The farm makes you crazy, crazy from the heat and the exhaustion, and the never-ending lists of tasks to be completed, and the feeling that you could never shower enough times in one day, or ever escape the sounds of the roosters and the dogs barking and jumping on you and licking your sweat, crazy from the need to get out. It might be the hardest thing this city girl has ever done, committing to two weeks in the middle of fucking nowhere. And strangely, it’s not the work that’s getting to me, not the long hours spent weeding in the sun and the repetition of tossing large branches, some covered in thorns, into the back of the tractor. It’s not the fact that this house is filled with strange smells — most not all that enticing — or that I have been turned off of apple butter forever after seeing the state of the apples that are used to make it, let’s say the cast-offs of better times. Rather the hardest part of this place is feeling like I have been thrown into the work without being welcomed into the home, that they smile and say you are part of the family and then get angry when you don’t understand vague instructions given in halting French, or worse, instructions in Italian to which you can only stare back blankly. The hardest part is hearing the woman tear into her husband after every little thing that goes wrong (and even just when he is slow on the uptake) and having to choke back a second piece of the blackberry clafoutis, which is, after all that, far too cloyingly sweet and made with even the hardest, dried-up berries, because she couldn’t bear to sacrifice any.

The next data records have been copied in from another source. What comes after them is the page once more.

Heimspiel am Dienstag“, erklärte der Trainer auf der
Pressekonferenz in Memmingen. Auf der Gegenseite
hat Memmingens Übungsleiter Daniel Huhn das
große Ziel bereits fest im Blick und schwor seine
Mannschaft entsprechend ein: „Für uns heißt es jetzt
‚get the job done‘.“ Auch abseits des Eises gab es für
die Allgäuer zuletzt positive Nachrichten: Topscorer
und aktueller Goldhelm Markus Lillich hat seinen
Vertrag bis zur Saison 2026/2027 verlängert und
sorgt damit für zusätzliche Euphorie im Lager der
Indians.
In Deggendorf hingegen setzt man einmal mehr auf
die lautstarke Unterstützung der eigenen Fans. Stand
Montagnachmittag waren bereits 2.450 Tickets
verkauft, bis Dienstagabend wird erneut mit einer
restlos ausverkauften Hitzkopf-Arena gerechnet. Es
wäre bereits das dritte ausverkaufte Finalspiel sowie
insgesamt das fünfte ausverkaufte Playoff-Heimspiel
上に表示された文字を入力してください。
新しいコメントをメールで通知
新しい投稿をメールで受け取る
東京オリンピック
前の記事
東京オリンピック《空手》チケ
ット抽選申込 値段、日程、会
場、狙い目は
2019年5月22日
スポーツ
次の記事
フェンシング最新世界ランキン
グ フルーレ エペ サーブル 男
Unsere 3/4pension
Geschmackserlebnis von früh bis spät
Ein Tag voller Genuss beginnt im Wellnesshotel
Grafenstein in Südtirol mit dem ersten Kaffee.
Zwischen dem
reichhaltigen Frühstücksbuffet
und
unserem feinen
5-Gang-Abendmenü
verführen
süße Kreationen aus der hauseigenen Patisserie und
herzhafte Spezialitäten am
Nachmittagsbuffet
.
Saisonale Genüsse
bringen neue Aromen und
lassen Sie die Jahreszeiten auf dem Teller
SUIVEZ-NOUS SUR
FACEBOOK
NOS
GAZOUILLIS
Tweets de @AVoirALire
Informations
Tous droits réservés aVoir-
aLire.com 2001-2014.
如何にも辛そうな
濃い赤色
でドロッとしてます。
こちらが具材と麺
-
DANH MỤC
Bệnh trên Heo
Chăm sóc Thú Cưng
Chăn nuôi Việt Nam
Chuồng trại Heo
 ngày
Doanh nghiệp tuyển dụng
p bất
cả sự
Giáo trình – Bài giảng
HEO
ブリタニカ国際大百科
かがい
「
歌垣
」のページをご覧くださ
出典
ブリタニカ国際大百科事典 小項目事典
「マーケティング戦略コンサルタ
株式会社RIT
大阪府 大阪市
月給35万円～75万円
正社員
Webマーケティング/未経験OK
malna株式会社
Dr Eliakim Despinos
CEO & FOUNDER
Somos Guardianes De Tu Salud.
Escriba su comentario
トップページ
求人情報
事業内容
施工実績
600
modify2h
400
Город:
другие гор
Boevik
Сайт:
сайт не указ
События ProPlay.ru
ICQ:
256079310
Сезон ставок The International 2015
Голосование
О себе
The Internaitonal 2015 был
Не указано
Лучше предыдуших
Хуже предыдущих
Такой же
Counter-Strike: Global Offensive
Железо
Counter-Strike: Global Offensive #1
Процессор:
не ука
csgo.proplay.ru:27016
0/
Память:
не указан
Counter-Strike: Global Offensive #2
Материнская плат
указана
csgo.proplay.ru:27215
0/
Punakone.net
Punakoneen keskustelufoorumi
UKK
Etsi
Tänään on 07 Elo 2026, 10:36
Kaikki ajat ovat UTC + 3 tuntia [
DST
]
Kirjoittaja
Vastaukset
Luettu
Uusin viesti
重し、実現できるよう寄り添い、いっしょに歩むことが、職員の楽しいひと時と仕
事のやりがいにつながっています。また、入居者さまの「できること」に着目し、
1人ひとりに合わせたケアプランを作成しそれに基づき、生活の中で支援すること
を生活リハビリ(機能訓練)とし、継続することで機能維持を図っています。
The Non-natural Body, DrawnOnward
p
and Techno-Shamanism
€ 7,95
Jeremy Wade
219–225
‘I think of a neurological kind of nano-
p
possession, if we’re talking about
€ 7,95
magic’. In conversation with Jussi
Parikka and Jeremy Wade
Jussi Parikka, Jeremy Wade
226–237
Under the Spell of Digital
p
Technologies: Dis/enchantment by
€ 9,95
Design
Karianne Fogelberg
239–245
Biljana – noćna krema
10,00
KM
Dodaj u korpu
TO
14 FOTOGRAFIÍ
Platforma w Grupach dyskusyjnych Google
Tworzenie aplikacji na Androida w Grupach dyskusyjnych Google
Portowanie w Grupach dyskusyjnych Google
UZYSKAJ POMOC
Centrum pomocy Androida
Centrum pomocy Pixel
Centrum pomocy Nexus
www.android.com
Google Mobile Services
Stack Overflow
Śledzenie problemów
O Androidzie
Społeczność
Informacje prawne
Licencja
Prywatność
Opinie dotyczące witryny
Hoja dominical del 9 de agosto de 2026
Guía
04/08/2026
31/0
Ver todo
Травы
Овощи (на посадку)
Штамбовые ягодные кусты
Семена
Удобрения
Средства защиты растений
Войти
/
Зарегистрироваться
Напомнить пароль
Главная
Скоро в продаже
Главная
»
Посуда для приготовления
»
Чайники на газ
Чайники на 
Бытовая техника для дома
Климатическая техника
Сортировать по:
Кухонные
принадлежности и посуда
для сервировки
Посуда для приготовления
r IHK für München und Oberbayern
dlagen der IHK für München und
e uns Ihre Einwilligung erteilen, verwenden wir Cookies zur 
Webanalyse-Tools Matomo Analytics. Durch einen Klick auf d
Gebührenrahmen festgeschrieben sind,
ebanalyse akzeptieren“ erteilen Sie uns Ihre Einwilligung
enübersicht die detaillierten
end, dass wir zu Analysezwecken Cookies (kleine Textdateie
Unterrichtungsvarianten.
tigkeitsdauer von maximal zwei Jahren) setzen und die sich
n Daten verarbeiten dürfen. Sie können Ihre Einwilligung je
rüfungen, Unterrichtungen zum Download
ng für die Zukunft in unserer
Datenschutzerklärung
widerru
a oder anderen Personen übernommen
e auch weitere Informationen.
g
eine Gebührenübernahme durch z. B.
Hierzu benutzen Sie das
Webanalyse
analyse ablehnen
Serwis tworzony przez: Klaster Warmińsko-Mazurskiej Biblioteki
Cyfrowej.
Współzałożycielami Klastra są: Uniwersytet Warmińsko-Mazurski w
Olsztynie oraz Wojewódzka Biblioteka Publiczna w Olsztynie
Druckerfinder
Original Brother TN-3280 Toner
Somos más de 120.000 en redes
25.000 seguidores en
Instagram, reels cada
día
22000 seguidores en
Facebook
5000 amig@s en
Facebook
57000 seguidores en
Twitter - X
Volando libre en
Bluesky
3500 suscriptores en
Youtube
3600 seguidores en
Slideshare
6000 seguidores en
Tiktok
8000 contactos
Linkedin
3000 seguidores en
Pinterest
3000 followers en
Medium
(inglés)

So yes, I had an alternate ending to this story, and this post. I had a couple of paragraphs written about not quitting despite being far out of my element. I had paragraphs written about the golden sun setting as I sat in the back of the caravan and about the universal language of the kitchen. But the people and the shouting and the snapping got to me. It’s a beautiful region, filled with mountains and valleys and cresses and rows of grape vines that stretch as far as the eye can see, but I’m leaving. Sometimes you just have to pick up and leave.